Engineers open door to smart windows Tuesday, 06 March 2018

Engineering research at RMIT has led to the development of an ultra-thin coating that reacts to heat and cold, letting in more warmth when the weather is cool and blocking the sun’s rays as the mercury rises.

The self-modifying coating is only 50-150 nanometres thick, but has the potential to lead to major environmental benefits and significant financial savings, according to Associate Professor Madhu Bhaskaran.

New York’s Empire State Building is known for installing smart glass windows with reported energy savings of US$2.4 million and cutting carbon emissions by 4000 metric tonnes - and this was with a less effective form of the technology.

“The Empire State Building used glass that still required some energy to operate,” A/Prof Bhaskaran said. “Our coating doesn’t require energy and responds directly to changes in temperature.”

The coating was created using vanadium dioxide. At 67 degrees Celsius, vanadium dioxide transforms from being an insulator into a metal, allowing the coating to turn into a versatile optoelectronic material controlled by and sensitive to light. It stays transparent/clear to the human eye, but goes opaque to infra-red solar radiation, which humans cannot see and this causes sun-induced heating.

Up until now, it has been impossible to use vanadium dioxide on surfaces of various sizes because the placement of the coating requires the creation of specialised layers. The RMIT engineers have developed a way to create and deposit the ultra-thin coating without the need for these layers so it can be directly applied to surfaces like glass windows.

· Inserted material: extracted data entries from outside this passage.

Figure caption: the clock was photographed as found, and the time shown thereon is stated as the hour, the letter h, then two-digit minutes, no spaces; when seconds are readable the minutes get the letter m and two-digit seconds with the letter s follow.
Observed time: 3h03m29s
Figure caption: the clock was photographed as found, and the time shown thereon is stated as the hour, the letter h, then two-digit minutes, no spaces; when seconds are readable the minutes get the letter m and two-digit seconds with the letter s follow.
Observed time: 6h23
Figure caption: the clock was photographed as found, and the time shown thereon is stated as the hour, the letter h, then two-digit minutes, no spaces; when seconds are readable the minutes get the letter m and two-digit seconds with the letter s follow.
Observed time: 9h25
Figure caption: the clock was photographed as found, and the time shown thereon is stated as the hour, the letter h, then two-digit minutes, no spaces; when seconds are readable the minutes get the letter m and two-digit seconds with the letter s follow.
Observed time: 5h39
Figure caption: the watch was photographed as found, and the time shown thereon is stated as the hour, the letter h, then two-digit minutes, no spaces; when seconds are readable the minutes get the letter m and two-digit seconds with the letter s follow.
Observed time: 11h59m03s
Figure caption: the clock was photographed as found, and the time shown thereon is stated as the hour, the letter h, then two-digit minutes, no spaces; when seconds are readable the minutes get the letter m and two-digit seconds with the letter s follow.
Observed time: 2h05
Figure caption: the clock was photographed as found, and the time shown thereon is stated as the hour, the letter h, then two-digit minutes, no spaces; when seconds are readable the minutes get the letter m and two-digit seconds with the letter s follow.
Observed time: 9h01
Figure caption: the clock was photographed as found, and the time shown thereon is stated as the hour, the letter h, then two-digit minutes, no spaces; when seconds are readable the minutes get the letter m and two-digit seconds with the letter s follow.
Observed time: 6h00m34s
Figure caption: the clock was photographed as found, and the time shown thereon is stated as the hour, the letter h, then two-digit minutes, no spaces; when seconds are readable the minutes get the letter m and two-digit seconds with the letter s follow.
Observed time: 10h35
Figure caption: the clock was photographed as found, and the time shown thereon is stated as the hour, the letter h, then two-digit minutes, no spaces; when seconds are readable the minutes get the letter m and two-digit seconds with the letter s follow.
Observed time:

The technology can also be used to control non-harmful radiation that can penetrate plastics and fabrics and could be applied to medical imaging and security scans, the team said.

A/Prof Bhaskaran called the RMIT’s research a breakthrough that will create temperature-responsive buildings.

“We lose most of our energy in buildings through windows. This makes maintaining buildings at a certain temperature a very wasteful and unavoidable process,” she said. “Solutions to our energy crisis do not come only from using renewables; smarter technology that eliminates energy waste is absolutely vital.”

The materials and technology are readily scalable to large area surfaces, and the underlying technology has already been filed as a patent in Australia and the US and is ready to roll out, according to A/Prof Bhaskaran.

The research findings have been published in Scientific Reports – Nature.

 

Image: The Empire State Building in the US has smart windows, but RMIT engineers have gone one step better. Image source: RMIT.